Collected data
+--
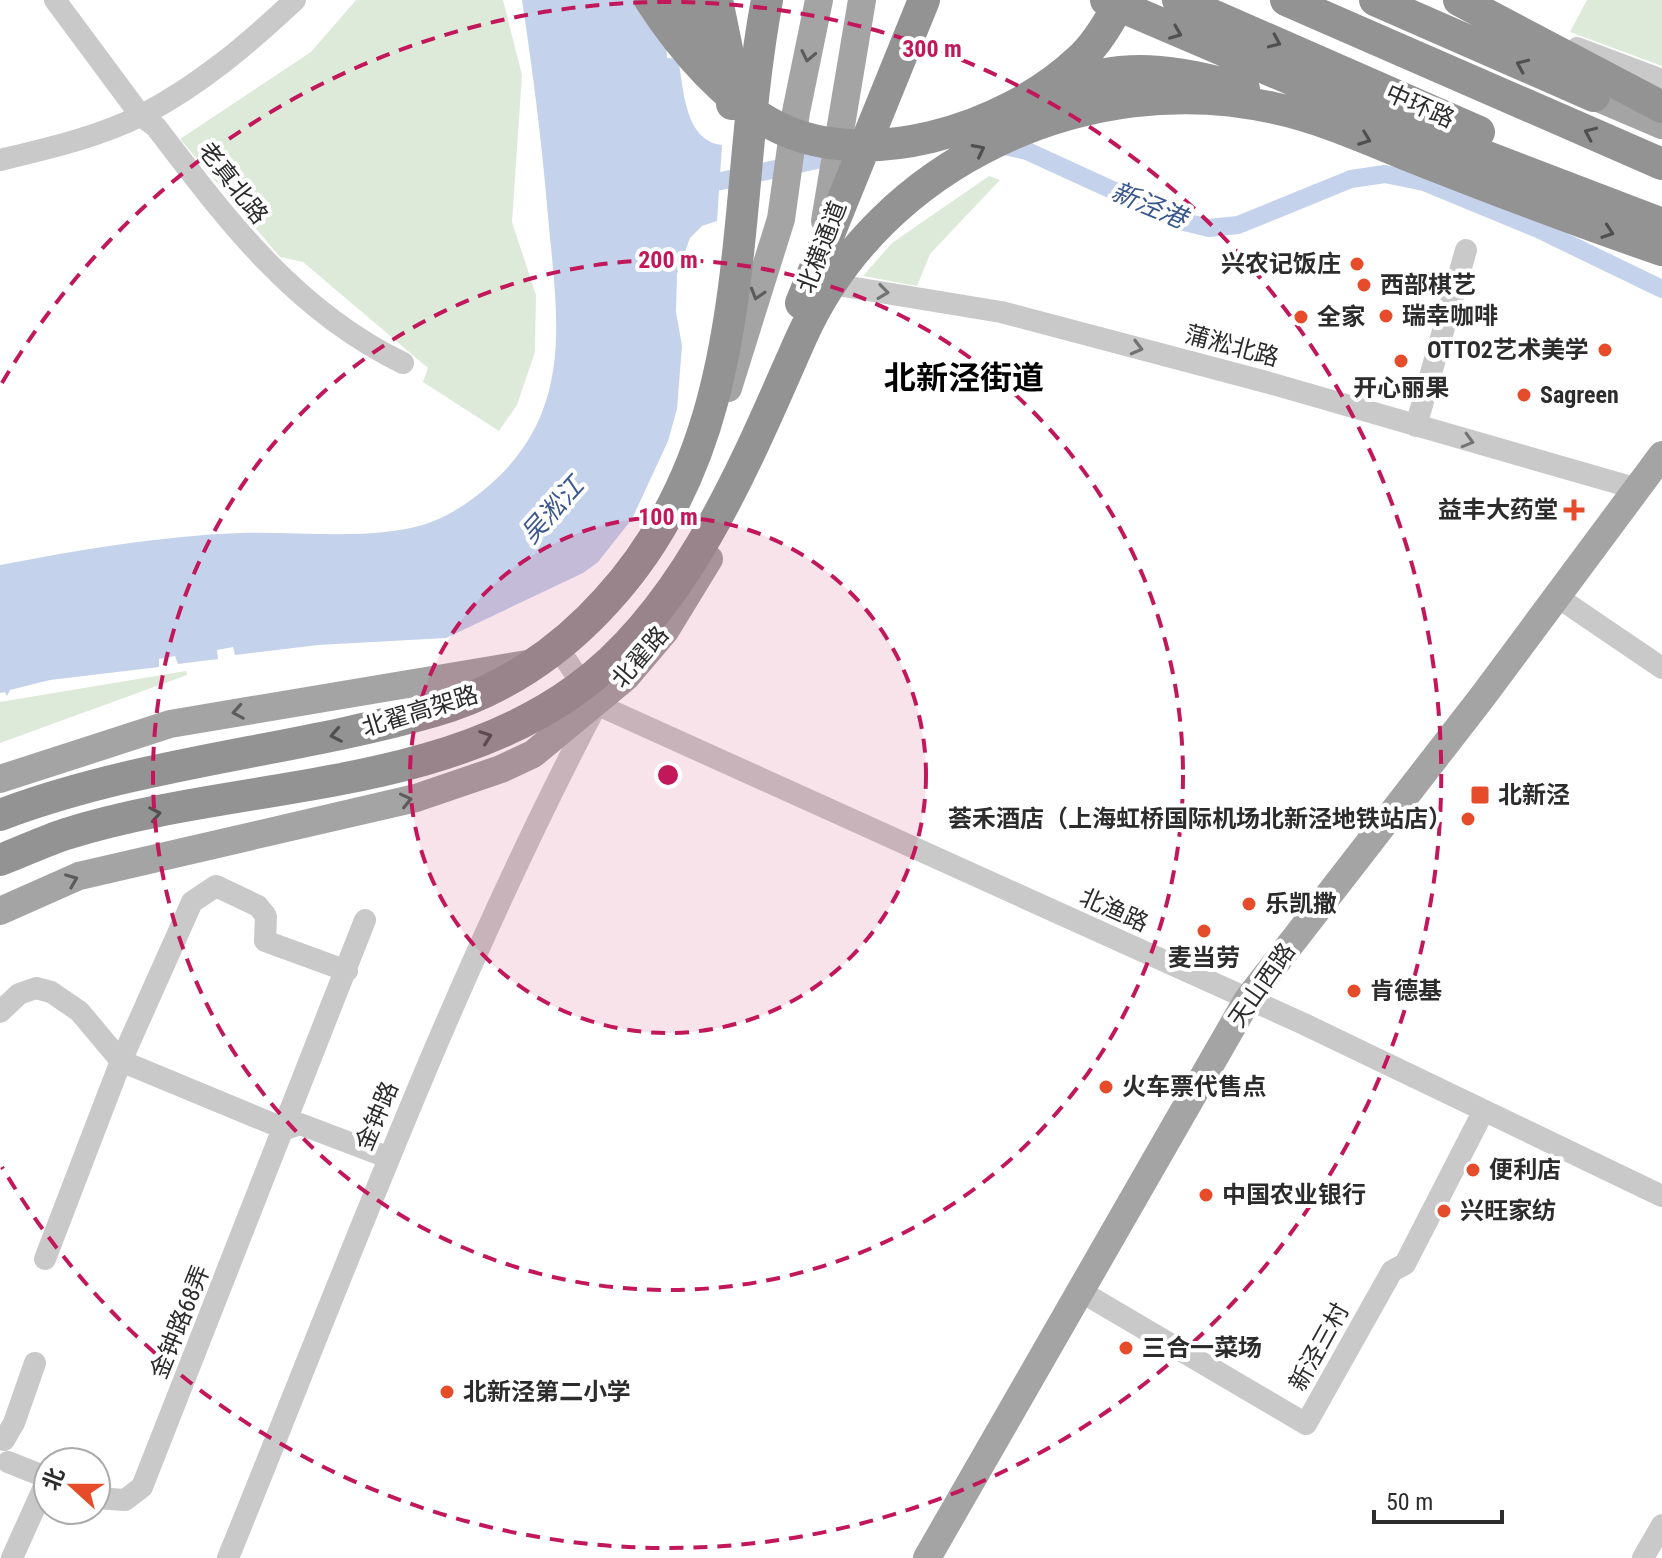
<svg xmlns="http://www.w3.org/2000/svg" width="1662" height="1558" font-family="'Roboto Condensed','Noto Sans SC',sans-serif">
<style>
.green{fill:#deead9}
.water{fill:#c4d2eb}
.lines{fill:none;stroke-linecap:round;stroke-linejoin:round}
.canal{stroke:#c4d2eb;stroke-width:18}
.minor{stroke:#c9c9c9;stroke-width:22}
.major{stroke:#a4a4a4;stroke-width:28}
.highway{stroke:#939393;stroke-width:32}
.oneway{stroke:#505050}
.oneway2{stroke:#5c5c5c}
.oneway3{stroke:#737373}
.ring{fill:none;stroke:#c2185b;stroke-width:4;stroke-dasharray:14 10}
.poi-dot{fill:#e74c2a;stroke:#fff;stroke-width:3}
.labels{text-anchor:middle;stroke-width:8;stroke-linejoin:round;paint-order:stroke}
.street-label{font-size:24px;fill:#2c2c2c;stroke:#fff}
.poi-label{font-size:24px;font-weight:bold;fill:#2c2c2c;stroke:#fff;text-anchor:start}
.water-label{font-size:26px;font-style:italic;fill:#3a588e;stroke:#fff}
.district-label{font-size:32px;font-weight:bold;fill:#000;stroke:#fff}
.centre{fill:#c2185b;stroke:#fff;stroke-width:4}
.ring-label{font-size:24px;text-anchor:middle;font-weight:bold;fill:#c2185b;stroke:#fff;stroke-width:8;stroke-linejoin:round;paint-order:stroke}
</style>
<rect width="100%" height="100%" fill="#fff"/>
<path class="green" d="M 356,0 L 503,0 L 522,75 L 512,222 L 536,295 L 535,352 L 517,405 L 499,431 L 423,382 L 428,368 L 303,262 L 280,257 L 180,139 L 311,52 Z
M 1587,0 L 1662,0 L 1662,66 L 1570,32 Z
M 989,176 L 1000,180 L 930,254 L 917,286 L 863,276 L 892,243 Z
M 186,671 L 187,675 L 0,743 L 0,702 Z"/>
<path class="water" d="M 522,0 L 664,0 L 667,58 L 678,59 C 684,88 684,141 722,145 L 717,221 L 702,226 L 690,238 L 677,274 L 676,312 L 682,346 L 677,409 L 668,441 L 632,519 L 598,562 L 583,573 L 446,638 L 318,645 L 235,655 L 233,647 L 217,650 L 218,659 L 178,664 L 175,656 L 159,659 L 159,667 L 50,680 L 10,690 L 7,696 L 5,692 L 0,693 L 0,565 C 79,550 159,536 240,533 C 297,531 359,540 415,527 C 445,520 471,502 493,482 C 575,407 557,316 548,216 C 542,144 533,72 522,0 Z"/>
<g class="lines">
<path class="canal" d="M 996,144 L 1027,151 L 1180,221 L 1209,228 L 1238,225 L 1351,179 L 1385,174 L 1424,182 L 1538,229 L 1662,289
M 697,182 L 721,181 L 844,154"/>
<path class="minor" d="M 55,0 L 141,116 L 156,127 C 227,220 295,311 403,363
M 1577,48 L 1662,80
M 0,160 C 46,149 99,137 142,115 C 200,85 248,44 295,0
M 819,282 L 1001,312 L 1266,382 L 1638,489
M 1416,426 L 1466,250
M 1556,596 L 1662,668
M 562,654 L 596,704 L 1304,1024 L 1662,1196
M 0,1012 L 19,994 L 36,988 L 51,992 L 79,1011 L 121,1061 L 285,1129 L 300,1124 L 387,1157
M 45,1259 L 121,1061 L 192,902 L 216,886 L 258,906 L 266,916 L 265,941 L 347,971
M 1080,1291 L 1306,1424 L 1392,1271 L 1405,1264 L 1483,1112
M 4,1440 L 14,1423 L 35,1363
M 8,1462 L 48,1478 L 12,1558
M 96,1498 L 125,1500 L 142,1487 L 365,920
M 228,1558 C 345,1271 452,980 596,706
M 1643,1558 L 1662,1525"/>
<path class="major" d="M 1594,96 L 1662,125
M 825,221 L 862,0
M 728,388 L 781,219 L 796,112 L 819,0
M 0,779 L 170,724 L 527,664
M 0,911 L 79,876 L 416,798 L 501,769 L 533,754 L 626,677 L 665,631 L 709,559
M 927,1558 L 1248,999 L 1483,696 L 1662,455"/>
<path class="highway" d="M 650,0 C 680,46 719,93 768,122 C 860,176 1006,129 1079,60 C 1097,44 1110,21 1121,0
M 685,0 L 708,60
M 717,0 L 728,54 L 732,104
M 1106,0 L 1349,104 L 1662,224
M 1178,0 L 1479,132
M 1286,0 L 1662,164
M 1375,0 L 1594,96
M 1459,0 L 1662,107
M 1055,88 C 1126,61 1173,70 1244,89
M 801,303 L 924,0
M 0,815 C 140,762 290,752 434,711 C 501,692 560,652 606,601 C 761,433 728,208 767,0
M 0,860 C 22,852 44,841 66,834 C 230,782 433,794 577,689 C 689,608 748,457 802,336 C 880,162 1088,66 1274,108 C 1326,119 1376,143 1425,162 C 1504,193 1582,223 1662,250"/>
</g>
<defs><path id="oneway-chevron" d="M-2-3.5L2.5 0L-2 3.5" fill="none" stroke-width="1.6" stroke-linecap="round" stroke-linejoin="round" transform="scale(2)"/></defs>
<g class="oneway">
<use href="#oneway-chevron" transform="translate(1176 33) rotate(22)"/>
<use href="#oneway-chevron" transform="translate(1275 42) rotate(24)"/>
<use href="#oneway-chevron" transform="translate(1522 65) rotate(-156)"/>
<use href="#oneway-chevron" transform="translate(1590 133) rotate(-156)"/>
<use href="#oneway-chevron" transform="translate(1365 139) rotate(21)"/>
<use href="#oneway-chevron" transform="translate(979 150) rotate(-27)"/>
<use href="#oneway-chevron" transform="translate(1608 232) rotate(19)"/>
<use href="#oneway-chevron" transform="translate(336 735) rotate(169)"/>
<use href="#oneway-chevron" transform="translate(486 737) rotate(-20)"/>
<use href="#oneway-chevron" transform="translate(155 814) rotate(-11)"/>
</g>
<g class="oneway2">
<use href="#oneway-chevron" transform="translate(808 56) rotate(102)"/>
<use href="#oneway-chevron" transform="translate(757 294) rotate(107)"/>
<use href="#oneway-chevron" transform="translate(238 712) rotate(170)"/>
<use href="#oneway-chevron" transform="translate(406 800) rotate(-13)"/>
<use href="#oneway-chevron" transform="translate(72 880) rotate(-22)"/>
</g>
<g class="oneway3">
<use href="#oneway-chevron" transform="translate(883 292) rotate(8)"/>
<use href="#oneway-chevron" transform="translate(1137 348) rotate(15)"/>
<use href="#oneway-chevron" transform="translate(1468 441) rotate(16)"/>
</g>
<circle cx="668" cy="775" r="258" fill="#c2185b" fill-opacity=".12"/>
<g class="ring">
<circle cx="668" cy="775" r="258"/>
<circle cx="668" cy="775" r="515"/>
<path d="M2 383A773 773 0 1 1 2 1167"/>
</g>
<g class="poi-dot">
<circle cx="1357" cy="264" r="8"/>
<circle cx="1364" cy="285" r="8"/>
<circle cx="1386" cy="316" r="8"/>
<circle cx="1301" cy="317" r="8"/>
<circle cx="1605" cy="350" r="8"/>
<circle cx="1401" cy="361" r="8"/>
<circle cx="1524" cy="395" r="8"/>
<path d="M1570 498h8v8h8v8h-8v8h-8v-8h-8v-8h8z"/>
<rect x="1470" y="785" width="20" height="20" rx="4"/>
<circle cx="1468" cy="819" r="8"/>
<circle cx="1249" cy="904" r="8"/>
<circle cx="1204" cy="931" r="8"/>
<circle cx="1354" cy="991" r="8"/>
<circle cx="1106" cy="1087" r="8"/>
<circle cx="1473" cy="1170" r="8"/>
<circle cx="1206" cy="1195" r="8"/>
<circle cx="1444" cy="1211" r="8"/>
<circle cx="1126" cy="1348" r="8"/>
<circle cx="447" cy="1392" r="8"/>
</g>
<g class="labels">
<g class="street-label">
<text transform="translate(1420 106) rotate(24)" y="8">中环路</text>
<text transform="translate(233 183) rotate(52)" y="8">老真北路</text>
<text transform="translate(822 247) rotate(-69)" y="8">北横通道</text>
<text transform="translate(1232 346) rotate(15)" y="8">蒲淞北路</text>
<text transform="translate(640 657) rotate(-49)" y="8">北翟路</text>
<text transform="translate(420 711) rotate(-17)" y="8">北翟高架路</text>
<text transform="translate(1114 910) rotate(24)" y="8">北渔路</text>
<text transform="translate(1262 985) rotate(-55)" y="8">天山西路</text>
<text transform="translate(377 1116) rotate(-67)" y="8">金钟路</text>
<text transform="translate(180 1322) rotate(-68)" y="8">金钟路68弄</text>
<text transform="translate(1319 1347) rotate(-61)" y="8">新泾三村</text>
</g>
<g class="poi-label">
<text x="1341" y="272" text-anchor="end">兴农记饭庄</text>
<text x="1380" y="293">西部棋艺</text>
<text x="1402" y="324">瑞幸咖啡</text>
<text x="1317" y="325">全家</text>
<text x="1589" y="358" text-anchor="end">OTTO2艺术美学</text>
<text x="1401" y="396" text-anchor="middle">开心丽果</text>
<text x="1540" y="403">Sagreen</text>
<text x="1558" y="518" text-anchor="end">益丰大药堂</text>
<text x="1498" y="803">北新泾</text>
<text x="1452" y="827" text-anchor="end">荟禾酒店（上海虹桥国际机场北新泾地铁站店）</text>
<text x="1265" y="912">乐凯撒</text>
<text x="1204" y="966" text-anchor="middle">麦当劳</text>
<text x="1370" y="999">肯德基</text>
<text x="1122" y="1095">火车票代售点</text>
<text x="1489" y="1178">便利店</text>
<text x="1222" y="1203">中国农业银行</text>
<text x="1460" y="1219">兴旺家纺</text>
<text x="1142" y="1356">三合一菜场</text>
<text x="463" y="1400">北新泾第二小学</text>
</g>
<g class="water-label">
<text transform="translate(1149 205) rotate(23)" y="9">新泾港</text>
<text transform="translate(552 510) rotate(-48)" y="9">吴淞江</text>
</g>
<g class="district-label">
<text x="964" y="389">北新泾街道</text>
</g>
</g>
<circle cx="668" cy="775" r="12" class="centre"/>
<g class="ring-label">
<text x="932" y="57">300 m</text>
<text x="668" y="268">200 m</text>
<text x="668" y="525">100 m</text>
</g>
<g transform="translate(72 1486) rotate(291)"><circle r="38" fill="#ffffff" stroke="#ababab" stroke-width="2"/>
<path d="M0-6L14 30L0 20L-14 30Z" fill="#e74c2a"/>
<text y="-12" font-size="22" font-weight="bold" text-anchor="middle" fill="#2c2c2c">北</text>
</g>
<path d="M1374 1510v12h128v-12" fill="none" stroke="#2c2c2c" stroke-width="4"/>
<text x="1386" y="1510" font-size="24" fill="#2c2c2c" stroke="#ffffff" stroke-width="6" paint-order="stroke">50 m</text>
</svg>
+--
ACTIVITY:
One number should be returned: how many lines in the records contain the word "labels".

WRITTEN SOLUTION:
2